## SOURCE PASSAGE
# Gta sa - samp



## SanoDK (Oct 1, 2010)

I got a problem with my SAMP. It was working fine with my terrible USB network and then when i inserted the network Cable which i got from the company, it asked the authorization username and password. If i type the username and the password i can enter the website or use the network or else i will get an error message " you can use this Network Facility". So when i went in SAMP Everything is 0/0 and all servers are down i tried Proxy things. I noticed that they added Proxy address and port for the authorization username and password dialog box to appear. So i did the same in Mozilla firefox it worked but i donno how to add Proxy in SAMP :4-dontkno So i came up and saw this Forum got answers for almost anything so i asked and see if i can get a answer for this problem.


----------



## bwolfje (Jul 26, 2010)

1. Download Widecap and install. http://widecap.ru/en/download/
2. Under view programs add SA:MP and GTA_SA.exe
3. Under Rules make a new rule and name it whatever you like. 
4. Under "Proxy chain to be used" In the make a new rule screen select "Unused"
5. Now go to the "Addresses" tab in the make a new rule screen Click ADD and then OK. Click OK again to create the rule.
6. Under the View Programs Tab in Widecap right click each of the applications and chose modify.
7. Under rule to be used select the new rule you just made and click OK.
8. Now grab a large list of SOCKS5 Proxies. I use http://forum.my-proxy.com
9. In Widecap Click on Proxy List.
10. Right click in the white area and select import list from.
11. Paste the proxy list in the large area at the bottom of this screen and click OK.
12. Highlight all of the proxies, right click, and select Check Selected.
13. Remove all proxies that failed or had a ping over about 500.
Now for the time consuming part.
14. Check the box next to first proxy and make sure no other boxes are checked, then click apply
15. Run SA:MP
16. If you get pings of 9999 close SA:MP, delete that proxy, check the next one, click apply again, and run SA:MP again.
Keep repeating this till you find a proxy that shows a ping of less than 9999 in SA:MP and enjoy.
Note: If you only add the SA:MP application to WideCap your IP will still be visible to the server once you launch the game. Be sure to add BOTH SA:MP and GTA_SA.exe to the program list.


----------



## SanoDK (Oct 1, 2010)

I tried the Technique but my SAMP just crashed when on enter i tried in administrator mode also but it crashed on enter just not respounding.

The alternate address is 200.1.3.5 and port 3128 and user name and pass is personal.


----------



## -WOLF- (Jan 17, 2009)

*Hello and welcome to TSF*

You should contact your network administrator and ask if they allow inbound and outbound simultaneous connections, typically if the network doesn't allow it, it's for a reason. This might require circumventing the network which we will not assist in.
Make sure to forward the TCP and UDP ports _7777_


----------



## RaginWithSwagg (Apr 6, 2013)

Even though the Proxy is working fine it still says im banned from the server even if i type a random username in, so somehow samp is still getting my ip and not the proxies! and i did everything you said to do


----------



## Wrench97 (May 10, 2008)

IF you are banned from the server that is not something we are going to provide help with, contact the server admin and see what you need to do to get unbanned.

Thread closed.


----------

## MATERIAL SUPPLIED
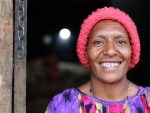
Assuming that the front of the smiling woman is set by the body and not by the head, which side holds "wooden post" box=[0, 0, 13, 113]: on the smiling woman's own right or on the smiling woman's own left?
on the smiling woman's own right

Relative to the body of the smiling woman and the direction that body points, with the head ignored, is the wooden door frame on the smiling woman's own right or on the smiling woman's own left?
on the smiling woman's own right

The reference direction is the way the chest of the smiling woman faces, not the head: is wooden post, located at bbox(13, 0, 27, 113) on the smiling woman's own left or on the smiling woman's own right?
on the smiling woman's own right

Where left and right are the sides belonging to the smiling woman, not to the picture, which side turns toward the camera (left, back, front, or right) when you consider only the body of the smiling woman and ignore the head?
front

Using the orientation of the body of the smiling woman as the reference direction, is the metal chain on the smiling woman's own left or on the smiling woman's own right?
on the smiling woman's own right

## WHAT THE TASK REQUIRES
Reproduce word for word the part of the SA-MP forum thread between "10. Right click" and "time consuming part.", inclusive.

## EXERCISE SOLUTION
10. Right click in the white area and select import list from.
11. Paste the proxy list in the large area at the bottom of this screen and click OK.
12. Highlight all of the proxies, right click, and select Check Selected.
13. Remove all proxies that failed or had a ping over about 500.
Now for the time consuming part.